*** EXTRACTED MATERIAL Section Begins ***

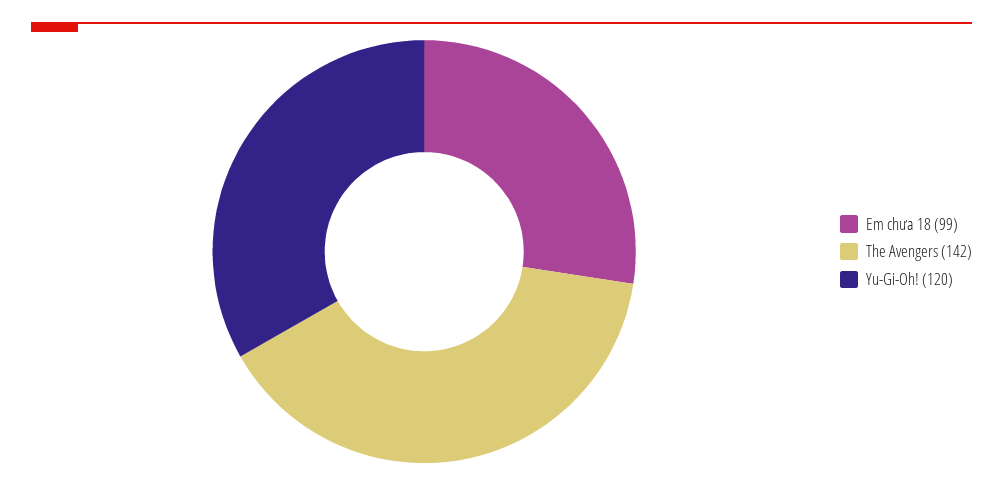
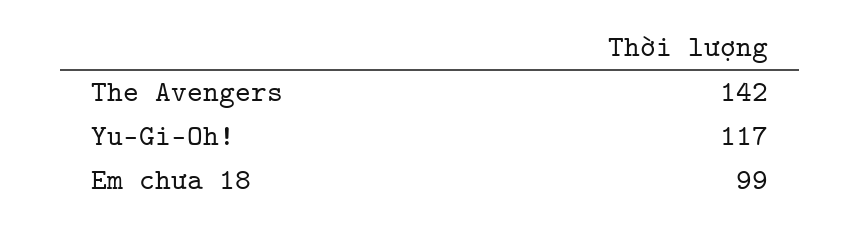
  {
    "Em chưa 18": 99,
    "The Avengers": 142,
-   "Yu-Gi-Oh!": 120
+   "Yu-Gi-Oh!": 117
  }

*** EXTRACTED MATERIAL Section Ends ***

■ **WRITTEN TASK**: Above are the records; transcribe them exactly without the pictures.

■ **ANSWER TO THE EXERCISE**:
  {
    "Em chưa 18": 99,
    "The Avengers": 142,
-   "Yu-Gi-Oh!": 120
+   "Yu-Gi-Oh!": 117
  }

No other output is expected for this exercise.